It's Time to Abandon Zero-Tolerance Discipline

Kavitha Mediratta

The movement to reform harsh, discriminatory school discipline policies in our nation's schools is picking up steam, with calls for change coming from grassroots organizers nationwide all the way up to the US Departments of Education and Justice.

In a recent commentary for Education Week, Kavitha Mediratta of Atlantic Philanthropies writes about the problems in our nation's discipline system – and the cities and communities that are changing things for the better. 

Harsh, zero-tolerance discipline policies were originally implemented with an eye towards making schools safer. Instead they've made school a less welcoming environment for students and teachers: 

"Rather than improving safety in schools, harsh zero-tolerance discipline has far-reaching negative consequences—dramatically increasing the risk of failure, dropping out, and involvement with the justice system. Even worse, these types of severe punishments disproportionately fall on children of color, particularly African-American students, who are three times more likely than white students to be suspended, even for similar types of misbehavior."

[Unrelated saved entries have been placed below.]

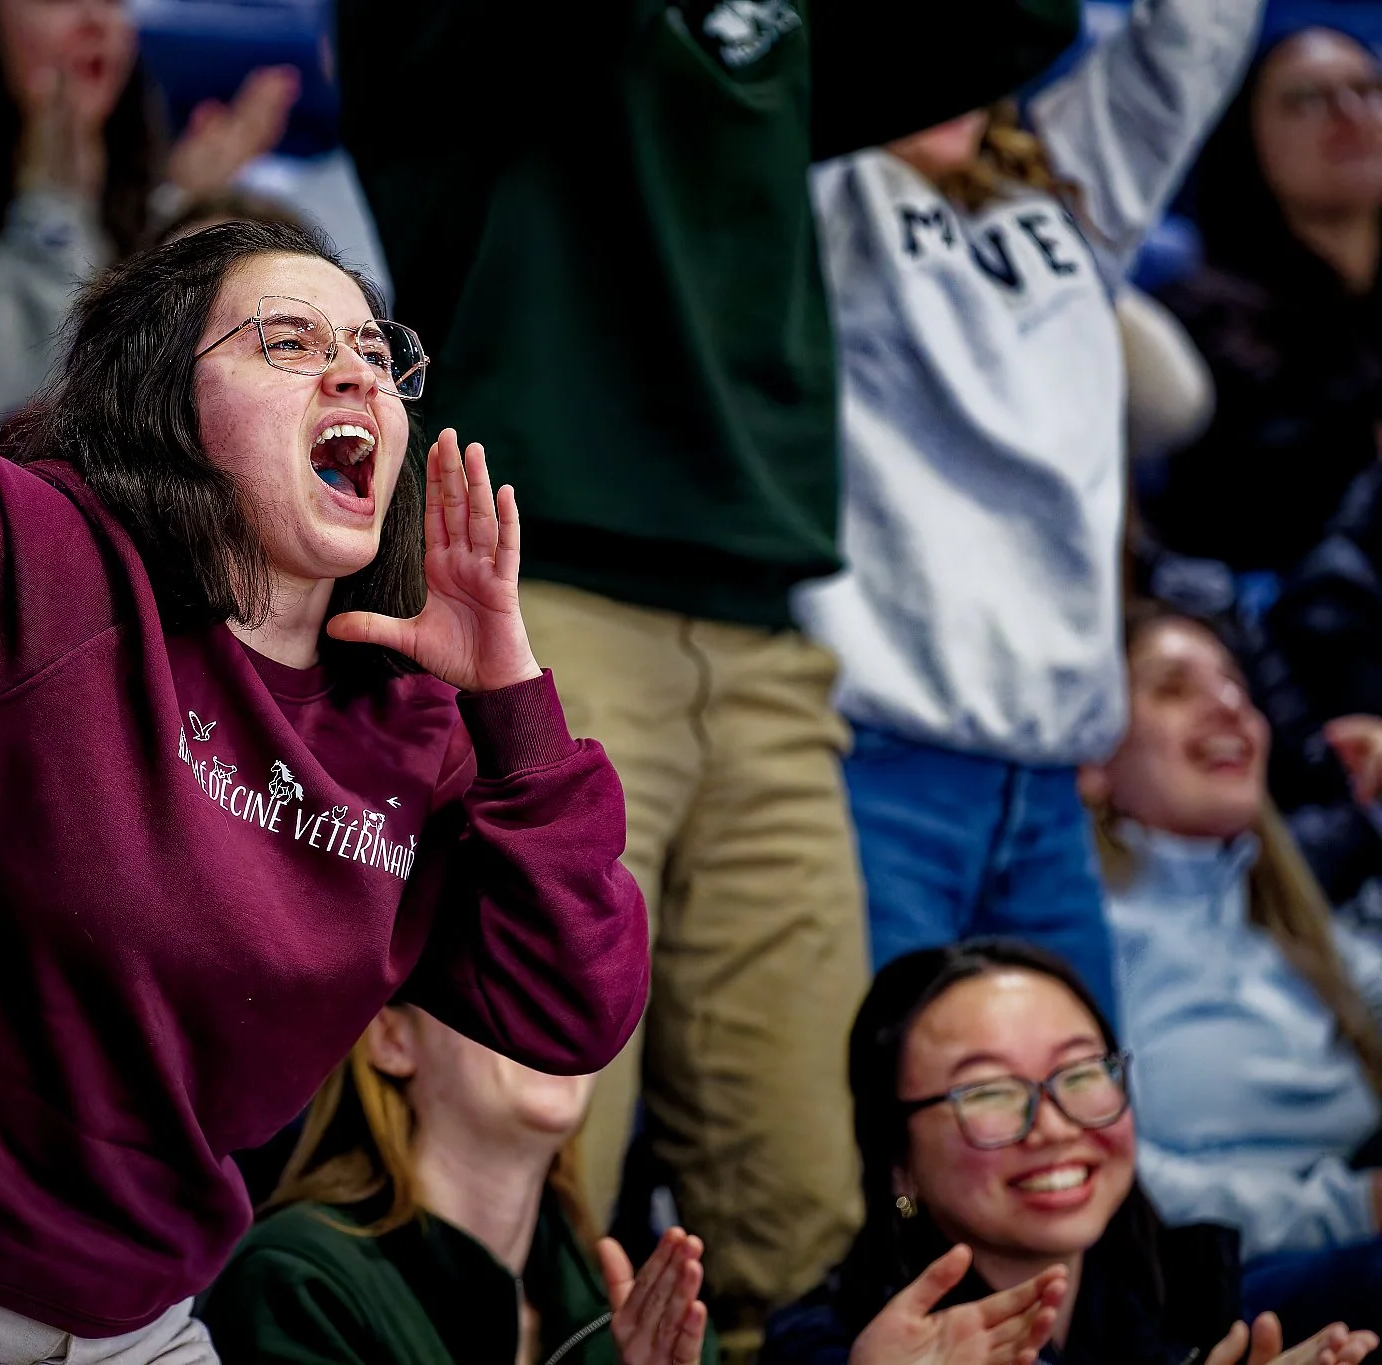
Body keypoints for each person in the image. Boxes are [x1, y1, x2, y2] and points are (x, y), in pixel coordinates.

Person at [0, 3, 649, 1360]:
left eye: (373, 350)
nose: (352, 365)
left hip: (128, 1327)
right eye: (287, 343)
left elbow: (567, 1006)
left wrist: (514, 709)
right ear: (167, 409)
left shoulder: (410, 723)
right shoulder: (48, 572)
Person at [338, 0, 1085, 1336]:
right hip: (524, 593)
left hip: (766, 631)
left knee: (801, 1202)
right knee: (513, 1165)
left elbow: (1019, 20)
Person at [793, 0, 1261, 1024]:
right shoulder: (805, 182)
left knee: (1075, 1122)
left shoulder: (1063, 188)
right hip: (870, 765)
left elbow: (1196, 29)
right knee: (881, 1146)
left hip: (1050, 793)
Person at [762, 939, 1379, 1365]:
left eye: (1082, 1072)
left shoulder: (1175, 1291)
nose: (1054, 1126)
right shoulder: (834, 1346)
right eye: (990, 1091)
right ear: (898, 1157)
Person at [1085, 605, 1382, 1333]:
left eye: (1236, 686)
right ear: (1092, 761)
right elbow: (1104, 1171)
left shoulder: (1296, 923)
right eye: (1174, 686)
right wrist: (1352, 1208)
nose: (1228, 704)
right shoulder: (1082, 941)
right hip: (1204, 1287)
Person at [201, 1004, 717, 1365]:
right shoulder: (296, 1285)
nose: (555, 1013)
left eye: (571, 991)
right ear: (391, 1039)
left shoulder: (647, 1313)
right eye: (506, 978)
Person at [0, 0, 298, 428]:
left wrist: (184, 215)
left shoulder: (128, 188)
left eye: (114, 0)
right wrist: (50, 210)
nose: (97, 20)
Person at [1146, 27, 1382, 577]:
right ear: (1245, 134)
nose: (1349, 116)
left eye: (1368, 90)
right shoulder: (1196, 319)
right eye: (1307, 99)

School discipline doesn't have to look this way. For example, Mediratta tells the story of Baltimore's dramatic reduction in suspension rates, and their corresponding jump in graduation rates:

"In 2007, the high school graduation rate in Baltimore, a city where the school system serves 85,000 mostly African-American and low-income students, was an abysmal 34 percent. Then Andrés A. Alonso, the chief executive for the city’s schools, took action. He revised the code of discipline to prevent suspensions for less serious offenses and instituted targeted counseling, after-school programs, and academic interventions to help students succeed.

Four years later, the dropout rate had been reduced by more than half. Eighty-seven percent of Baltimore students who began high school the year the reforms were implemented had either graduated or were completing their studies."

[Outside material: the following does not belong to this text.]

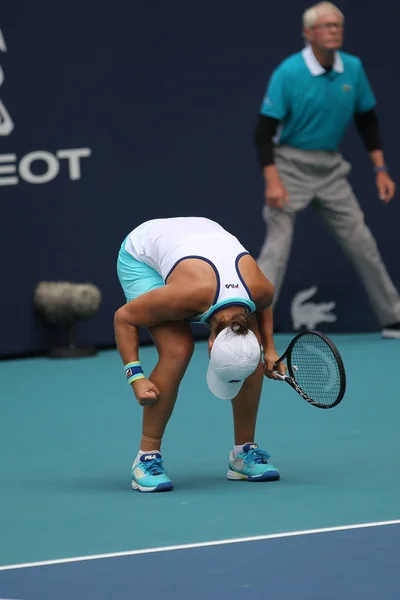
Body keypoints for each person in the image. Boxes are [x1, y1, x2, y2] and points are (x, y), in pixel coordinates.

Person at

How can other cities and states follow Baltimore's example? In June, the Council on State Governments Justice Center released "The School Discipline Consensus Report," an in-depth report on the effects of harsh discipline and alternative policies. You can also check out the OTL Campaign's Restorative Practices Toolkit that explains different approaches to school discipline, from peer juries to restorative circles, that educators can use in their classrooms.